Intro and a couple questions
geek at geekonskates.com
geek at geekonskates.com
Fri Jan 31 16:29:35 EST 2020
Hey there! Happy Friday! *smile*
I'm new to this list, and first off I wanted to thank you guys. Speakup
is absolutely awesome! I tried that TalkingArch a long time ago, and it
was okay, but I wished it were TalkingBuntu or Talkian or something
else. *lol* It's also no longer maintained from what I've heard. But
anyway, today I was updating Ubuntu from 18.04 to 19.whatever, and that
broke the GUI. And of course, the default terminal screen has extremely
tiny text, and I need zoom to read it; so, after about an hour of
searching the web for solutions, and using my phone's magnifier app to
see what I was doing, I remembered someone on another list mention
speakup. Now I have a fully functional screen reader for the Linux
terminal, and I'm absolutely loving it! Way to go, Speakup team!
*smile*
Anyway, I had a couple questions, if you don't mind:
1. Is Speakup the same thing as Espeakup? I tried "sudo apt-get install
speakup" and it suggested replacing it with "espeakup". I know what
eSpeak is, and I've used it many times in my own projects, but are they
the same thing?
2. I'm also a developer, and I'm a big fan of building terminal apps.

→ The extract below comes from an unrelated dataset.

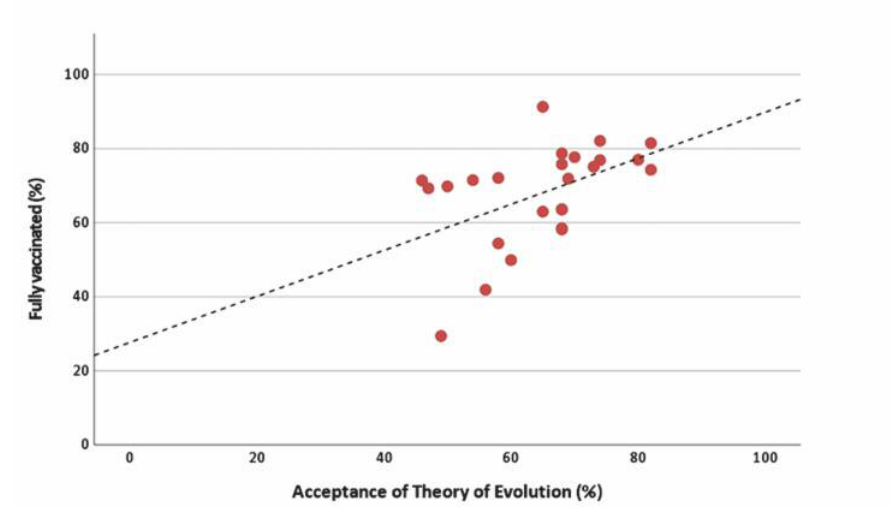
Figure 1. Linear regression of the acceptance of the theory of evolution (x-axis) and the rate of full vaccination in 25 countries of the European Union (y-axis). r = 0.478, p =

But my terminal apps have use eSpeak to talk, and also use a code
library called ncurses to create a decent interface for users with some
vision. I know ASCII art in general should always be either avoided or
optional, but I'd like what I build to be accessible to everyone,
including people with some vision. Anyway, in my troubleshooting
earlier, I ran dpkg-config something-or-other and got what looked like a
colorful screen with a message box. Speakup/Espeakup was still rambling
on about something previously printed to the screen, but when I pressed
the down arrow, it spoke the currently selected option. This is
awesome! But I'm interested in learning how to make my projects
compatible with Speakup. I'm sure it's more than just not linking to
eSpeak (lol). How did it know which bit of text on the screen was
selected?
3. I'd like to get involved. I know C and Git well, currently learning
GDB and Makefiles (I got the basics though), but definitely capable of
contributing. I don't know much about the kernel, but I'd like to
learn. I'm also fluent in Spanish, so I'd like to translate the user's
guide (which I'm still reading) into Spanish. How would I get started?
Apart from reading the user guide I mean - still working on that.